- _Task to carry out_:
The full data, repeated exactly, is the only answer needed.

- _Information_:
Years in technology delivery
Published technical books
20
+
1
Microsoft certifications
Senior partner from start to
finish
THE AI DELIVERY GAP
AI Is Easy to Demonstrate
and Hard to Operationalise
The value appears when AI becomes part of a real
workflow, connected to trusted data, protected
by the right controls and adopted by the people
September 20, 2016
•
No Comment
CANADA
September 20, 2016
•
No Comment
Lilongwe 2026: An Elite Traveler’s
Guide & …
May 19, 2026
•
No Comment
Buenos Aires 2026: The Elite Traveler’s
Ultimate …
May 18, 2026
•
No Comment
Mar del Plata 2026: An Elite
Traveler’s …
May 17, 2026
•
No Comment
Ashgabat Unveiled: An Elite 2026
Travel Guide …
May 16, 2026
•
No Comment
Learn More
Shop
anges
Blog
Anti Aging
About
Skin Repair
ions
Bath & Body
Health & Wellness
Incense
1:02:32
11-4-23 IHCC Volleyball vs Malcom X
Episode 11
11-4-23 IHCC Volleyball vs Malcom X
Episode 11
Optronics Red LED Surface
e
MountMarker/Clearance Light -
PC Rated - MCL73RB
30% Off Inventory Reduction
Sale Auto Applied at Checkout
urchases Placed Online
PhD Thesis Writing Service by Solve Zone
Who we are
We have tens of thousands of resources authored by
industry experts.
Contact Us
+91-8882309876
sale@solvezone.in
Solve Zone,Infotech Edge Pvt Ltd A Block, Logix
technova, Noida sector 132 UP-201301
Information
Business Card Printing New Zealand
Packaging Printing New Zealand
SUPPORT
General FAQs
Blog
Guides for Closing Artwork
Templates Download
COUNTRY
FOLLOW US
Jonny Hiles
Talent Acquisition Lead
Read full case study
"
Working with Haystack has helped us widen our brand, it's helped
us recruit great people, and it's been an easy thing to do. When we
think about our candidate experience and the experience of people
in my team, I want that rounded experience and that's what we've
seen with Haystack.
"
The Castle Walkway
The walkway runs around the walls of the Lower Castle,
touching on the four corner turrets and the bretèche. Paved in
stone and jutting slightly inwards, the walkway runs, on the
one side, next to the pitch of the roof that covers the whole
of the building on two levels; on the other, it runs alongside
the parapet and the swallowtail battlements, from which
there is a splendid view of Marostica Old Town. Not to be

- _Answer space_:
Years in technology delivery
Published technical books
20
+
1
Microsoft certifications
Senior partner from start to
finish
THE AI DELIVERY GAP
AI Is Easy to Demonstrate
and Hard to Operationalise
The value appears when AI becomes part of a real
workflow, connected to trusted data, protected
by the right controls and adopted by the people
September 20, 2016
•
No Comment
CANADA
September 20, 2016
•
No Comment
Lilongwe 2026: An Elite Traveler’s
Guide & …
May 19, 2026
•
No Comment
Buenos Aires 2026: The Elite Traveler’s
Ultimate …
May 18, 2026
•
No Comment
Mar del Plata 2026: An Elite
Traveler’s …
May 17, 2026
•
No Comment
Ashgabat Unveiled: An Elite 2026
Travel Guide …
May 16, 2026
•
No Comment
Learn More
Shop
anges
Blog
Anti Aging
About
Skin Repair
ions
Bath & Body
Health & Wellness
Incense
1:02:32
11-4-23 IHCC Volleyball vs Malcom X
Episode 11
11-4-23 IHCC Volleyball vs Malcom X
Episode 11
Optronics Red LED Surface
e
MountMarker/Clearance Light -
PC Rated - MCL73RB
30% Off Inventory Reduction
Sale Auto Applied at Checkout
urchases Placed Online
PhD Thesis Writing Service by Solve Zone
Who we are
We have tens of thousands of resources authored by
industry experts.
Contact Us
+91-8882309876
sale@solvezone.in
Solve Zone,Infotech Edge Pvt Ltd A Block, Logix
technova, Noida sector 132 UP-201301
Information
Business Card Printing New Zealand
Packaging Printing New Zealand
SUPPORT
General FAQs
Blog
Guides for Closing Artwork
Templates Download
COUNTRY
FOLLOW US
Jonny Hiles
Talent Acquisition Lead
Read full case study
"
Working with Haystack has helped us widen our brand, it's helped
us recruit great people, and it's been an easy thing to do. When we
think about our candidate experience and the experience of people
in my team, I want that rounded experience and that's what we've
seen with Haystack.
"
The Castle Walkway
The walkway runs around the walls of the Lower Castle,
touching on the four corner turrets and the bretèche. Paved in
stone and jutting slightly inwards, the walkway runs, on the
one side, next to the pitch of the roof that covers the whole
of the building on two levels; on the other, it runs alongside
the parapet and the swallowtail battlements, from which
there is a splendid view of Marostica Old Town. Not to be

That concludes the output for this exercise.